冷たい水の中をきみと歩いていく

平坦な戦場で生き延びること

平坦な日常でぼくらが生き延びること

今日はスーパーに秋刀魚が並んでいたので買った。一匹150円というのは高いのか安いのか分からない。もう秋の足音がするような気がする。魚グリルがあるのでそこで適当に焼いただけだが,表面に浮き出てきた油がじゅわじゅわ言ってとても美味い。ほろ苦い内臓も最高だ。

 

さて,一人暮らしを始めて3ヶ月くらい。最初の頃はいろんな事があった。そこで今日はそれを振り返ってみたい。昨日のブログで「過去は振り返らない」みたいなこと書いてた気がするけど,都合が悪いことは無視するので知らん。ライカさんは魂をTwitterジャパン(詫び老人がいるところ)に譲り渡しているので,ありとあらゆる記録がTwitterに残っている。では,プレイバック・三ヶ月前!

 

◎入居1日目

 

開幕早々インパクトが強い。終わってんなこれ。社会性が無すぎる。ていうかアニメDVD持ってきたのにテレビ無いし,パソコン持ってきたけどWi-Fiルーター無いし,フローリングのクソ硬い床で一生漫画を読んで暮らすしかないなと思っていた。
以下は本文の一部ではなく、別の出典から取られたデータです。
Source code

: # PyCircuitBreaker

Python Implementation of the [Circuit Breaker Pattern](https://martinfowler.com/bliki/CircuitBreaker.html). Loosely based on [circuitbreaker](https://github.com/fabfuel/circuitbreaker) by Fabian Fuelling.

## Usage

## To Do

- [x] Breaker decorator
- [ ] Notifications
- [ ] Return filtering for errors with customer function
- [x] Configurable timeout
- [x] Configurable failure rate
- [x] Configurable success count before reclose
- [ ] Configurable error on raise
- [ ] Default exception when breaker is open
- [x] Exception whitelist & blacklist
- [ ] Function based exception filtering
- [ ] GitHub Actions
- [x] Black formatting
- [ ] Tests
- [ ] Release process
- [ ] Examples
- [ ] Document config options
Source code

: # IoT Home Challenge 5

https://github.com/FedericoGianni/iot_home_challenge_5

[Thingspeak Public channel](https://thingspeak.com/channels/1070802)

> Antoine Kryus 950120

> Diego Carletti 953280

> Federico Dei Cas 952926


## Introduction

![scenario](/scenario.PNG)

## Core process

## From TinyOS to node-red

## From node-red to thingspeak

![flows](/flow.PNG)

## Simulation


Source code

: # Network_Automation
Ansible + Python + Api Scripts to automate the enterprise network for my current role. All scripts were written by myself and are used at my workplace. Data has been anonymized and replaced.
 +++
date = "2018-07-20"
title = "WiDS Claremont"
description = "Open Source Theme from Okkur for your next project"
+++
(ちなみにこの後,このツイートを見て呆れたフォロワー氏が冷蔵庫をくれた。本当にありがとう。Twitterやってて良かったと初めて思った。……いや嘘嘘,このブログを読んでくれてるフォロワーのこと全員好きだから)

 

部屋が虚無過ぎて早くも発狂したのか,ライカさんはいきなり寿司を食いだした。しかもちょっといいやつ。洗濯機もテレビもカーテンもテーブルも買ってないのに寿司を食うな,寿司を。その金を家電に回せ。

 

 

◎入居4日目

 

 

進捗ですじゃねーんだよな。テーブルが無いのでドンキでクソ安く買った折りたたみ椅子にパソコンを乗せてる。健康かどうかは知らんが少なくとも文化的な生活は営めていない気がする。考えるのが面倒くさくなってポン子(バーチャルYoutuber)の動画を見ている様子が伺える。でもカーテンは買ったようだし,上記の通り冷蔵庫も設置済み。冷蔵庫の低い唸るようなウウウウウウウウン……という音が響き渡ると「文明開化の音じゃん!」とテンションが上ったのを覚えている。一気に文明が進みすぎて泣いちゃった。

 

◎入居7日目

 

この日まで洗濯機を使用したことがなかったため,こいつのことを白くてデカイ箱みたいにしか思っていなかった。実際は白くてデカくてゴウンゴウン!とうるさい箱だった。ちなみにここでツイートしている「アタックにiPhoneを立てかけて配信」というのは,ライカさんがハマっているバーチャルyoutuber月ノ美兎オマージュである(月ノ美兎は最初期に,洗濯機の上にiPhoneを置いてアタックの箱に立てかけて配信するという気狂いじみた姿勢が話題になっていた)。

 

◎入居9日目

 

進捗ですじゃねーんだよな(二回目)。こうして見比べてみるとテーブルもテレビもベッドも扇風機もあるし,だいぶ文明化されてきているようだ。でもベッドが届いたはいいが,フレームが届いていないのでお布団みたいになっている。なんだこれ。そして着々とオタクタペストリーが増えている様子が見て取れる。

 

◎入居11日目

 

 

ある日,起きるべくして事件が起きた。思い立って炊飯器で米を炊いてみたが,米を炊くにあたって入れるべき水の量がわからなかったので適当に入れた。結論から言うと,バカみたいな量の米が出来てしまった。しかも水が足りなかったらしく最初生米みたいになってしまったが,追い炊き(そういう言葉があるかは知らん)を何度かやったらまあ食えるレベルの米になった。

 

 

蓋開けた瞬間思わず「ふざけんなおまえ……」とつぶやいてしまった。バグった米の量に理解が出来ず,しばらく放心してしまった。ライカさんはキレンジャーではないし四条貴音でもないしカービィでもないし五十鈴華でもない。こんなバカみたいな量の米が食えるかアホ。無心でラップに包んで冷凍庫に投げ込んでいった。

 

そして入居1日目の寿司食ったときと同じくらい綺麗な流れで見ないふりをしてつけ麺を食べに行っている。現実を見ろ。

 

今日は秋刀魚を焼いた。この頃に比べると自分で秋刀魚を焼くなんて文化的なことをしている。なかなかたいしたものだ。同じような日常を送っているようであっても,進歩を感じ取れる一連のツイートであった。

 

タイトルは椹木野衣氏による岡崎京子論『平坦な戦場でぼくらが生き延びること』より。